CSE 592 - Data Mining - Spring 2001 - Homework 2

Due Date: 9 May 2001 6:30pm (The seventh week of class)

Turn-in procedure: Please email grimes@cs.washington.edu before class on 9 May.
This time I will be accepting Word documents, in addition to Postscript, PDF, HTML, or plain text files. Note that zipping up Postscript files is a good idea if you have large figures or rasterized images.

Please use the subject "CSE592: HW2 Submission", and in the text part of the message include your name and student id.

Notes: Mitchell refers to the Machine Learning text by Mitchell.

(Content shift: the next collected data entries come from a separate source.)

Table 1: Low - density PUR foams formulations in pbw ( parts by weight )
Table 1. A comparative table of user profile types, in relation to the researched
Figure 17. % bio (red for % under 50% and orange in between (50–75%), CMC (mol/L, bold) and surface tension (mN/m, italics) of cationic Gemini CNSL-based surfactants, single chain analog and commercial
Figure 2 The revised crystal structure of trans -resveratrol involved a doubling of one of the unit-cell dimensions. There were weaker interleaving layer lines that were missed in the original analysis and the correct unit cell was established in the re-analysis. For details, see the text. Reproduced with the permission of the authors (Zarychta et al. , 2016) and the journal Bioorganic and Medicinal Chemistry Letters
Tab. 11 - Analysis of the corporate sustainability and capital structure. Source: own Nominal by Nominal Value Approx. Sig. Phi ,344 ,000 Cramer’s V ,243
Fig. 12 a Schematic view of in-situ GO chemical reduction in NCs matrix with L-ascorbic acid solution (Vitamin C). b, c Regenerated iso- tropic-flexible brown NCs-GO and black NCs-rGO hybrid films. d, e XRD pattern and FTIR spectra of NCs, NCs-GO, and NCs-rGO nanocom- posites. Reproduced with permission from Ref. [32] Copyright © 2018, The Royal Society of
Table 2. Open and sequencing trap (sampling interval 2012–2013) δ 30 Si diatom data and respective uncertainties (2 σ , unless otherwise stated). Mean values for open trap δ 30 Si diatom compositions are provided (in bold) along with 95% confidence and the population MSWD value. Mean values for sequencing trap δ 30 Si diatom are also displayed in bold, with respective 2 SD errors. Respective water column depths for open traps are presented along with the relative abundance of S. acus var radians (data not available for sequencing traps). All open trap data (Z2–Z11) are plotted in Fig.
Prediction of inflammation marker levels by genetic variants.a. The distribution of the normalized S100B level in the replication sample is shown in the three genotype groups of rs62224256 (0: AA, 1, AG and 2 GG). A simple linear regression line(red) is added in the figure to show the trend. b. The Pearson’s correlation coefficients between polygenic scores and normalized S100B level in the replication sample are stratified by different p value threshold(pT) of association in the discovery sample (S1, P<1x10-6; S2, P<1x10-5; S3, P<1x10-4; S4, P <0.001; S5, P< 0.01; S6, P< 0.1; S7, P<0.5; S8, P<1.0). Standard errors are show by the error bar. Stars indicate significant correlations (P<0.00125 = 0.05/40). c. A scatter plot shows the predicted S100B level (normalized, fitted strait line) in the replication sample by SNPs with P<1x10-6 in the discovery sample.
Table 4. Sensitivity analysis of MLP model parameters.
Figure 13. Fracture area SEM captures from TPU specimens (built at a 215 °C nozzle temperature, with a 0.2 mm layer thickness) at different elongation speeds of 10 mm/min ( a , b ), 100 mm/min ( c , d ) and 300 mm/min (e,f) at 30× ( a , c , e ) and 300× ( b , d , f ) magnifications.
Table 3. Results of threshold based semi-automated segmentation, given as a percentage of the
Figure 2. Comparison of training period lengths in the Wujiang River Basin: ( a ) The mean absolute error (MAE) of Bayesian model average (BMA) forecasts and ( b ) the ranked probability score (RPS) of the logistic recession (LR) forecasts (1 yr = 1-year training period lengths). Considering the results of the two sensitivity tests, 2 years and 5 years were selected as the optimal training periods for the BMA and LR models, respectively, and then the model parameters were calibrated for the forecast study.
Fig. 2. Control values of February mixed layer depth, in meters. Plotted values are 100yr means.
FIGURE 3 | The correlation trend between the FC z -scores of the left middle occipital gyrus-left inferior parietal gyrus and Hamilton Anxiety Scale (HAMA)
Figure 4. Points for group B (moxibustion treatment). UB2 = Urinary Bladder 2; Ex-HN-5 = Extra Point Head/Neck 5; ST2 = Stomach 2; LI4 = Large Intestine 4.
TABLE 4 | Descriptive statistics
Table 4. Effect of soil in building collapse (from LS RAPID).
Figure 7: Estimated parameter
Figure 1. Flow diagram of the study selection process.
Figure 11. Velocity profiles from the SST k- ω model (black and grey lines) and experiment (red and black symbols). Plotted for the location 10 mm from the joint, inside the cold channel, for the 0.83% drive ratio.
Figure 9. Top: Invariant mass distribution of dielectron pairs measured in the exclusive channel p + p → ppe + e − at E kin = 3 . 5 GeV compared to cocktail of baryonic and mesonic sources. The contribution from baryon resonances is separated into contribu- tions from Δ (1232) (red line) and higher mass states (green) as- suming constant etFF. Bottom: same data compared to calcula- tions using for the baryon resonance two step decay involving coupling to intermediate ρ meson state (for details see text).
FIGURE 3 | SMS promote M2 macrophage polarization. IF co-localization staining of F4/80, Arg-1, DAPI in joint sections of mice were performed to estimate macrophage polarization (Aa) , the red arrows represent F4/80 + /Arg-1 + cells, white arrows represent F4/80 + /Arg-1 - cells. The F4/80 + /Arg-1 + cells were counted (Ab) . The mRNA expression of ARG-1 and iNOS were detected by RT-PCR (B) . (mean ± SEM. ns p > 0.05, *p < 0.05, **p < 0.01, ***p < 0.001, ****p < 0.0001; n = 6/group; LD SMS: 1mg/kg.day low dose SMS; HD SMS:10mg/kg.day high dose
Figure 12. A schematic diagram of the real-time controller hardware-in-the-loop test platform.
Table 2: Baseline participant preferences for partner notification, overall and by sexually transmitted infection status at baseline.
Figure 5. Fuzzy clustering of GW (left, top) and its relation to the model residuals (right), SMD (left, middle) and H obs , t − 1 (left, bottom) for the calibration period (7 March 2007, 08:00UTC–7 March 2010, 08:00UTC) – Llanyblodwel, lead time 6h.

What is the asymptotic worst-case time complexity of the sequential covering (or "separate and conquer") algorithm for rule induction, as a function of the number of examples n and the number of attributes d? Assume that greedy search is used, and that error rate is the evaluation measure used.
If the result of resolving the clause A OR B OR !D with the clause X is the clause A OR !D OR E, what could X be? Give all possible answers. (! is used to indicate Boolean NOT)
Suppose that A, B and C are symptoms of an illness D, independent of each other given D, and that E, F and G are conditions that make someone more likely to develop D, independent among themselves. Draw a Bayesian network representing these relationships.
Consider the following Bayesian network, in which the variables X, Y and Z are Boolean:
- a) Is Y independent of Z?
- b) Is X independent of Z given Y?
- c) Suppose you are given the following training set, where "?" denotes a missing value:
```
       X  Y  Z
       -------
       1  0  1
       0  1  ?
       0  0  1
       0  0  ?
    
```
  Show the sequence of parameter estimates and filled-in values produced by the EM algorithm.
Draw a neural network equivalent to the decision tree in Figure 3.1 of Mitchell (pg 53). Specify the architecture (connections among neurons, inputs and outputs) and weights. Assume that: Humidity is represented as a Boolean variable with value 1 if the humidity is high and value 0 if the humidity is normal; Wind is represented as a Boolean variable with value 1 if the wind is strong and value 0 if the wind is weak; and Outlook is represented as three Boolean variables O1, O2 and O3, such that O1 = 1 when the outlook is sunny and 0 otherwise, O2 = 1 when the outlook is overcast and 0 otherwise, and O3 = 1 if the outlook is rainy and 0 otherwise.
Consider a population in a genetic algorithm composed of three hypotheses h1, h2 and h3, whose fitnesses are respectively a1 = 10, a2 = 0 and a3 = 1. Suppose that the substitution rate (fraction of the population to be replaced by crossover at each step) is one third, the mutation rate is zero, and rank selection is used. Compute each hypothesis' probability of surviving unchanged into the next generation.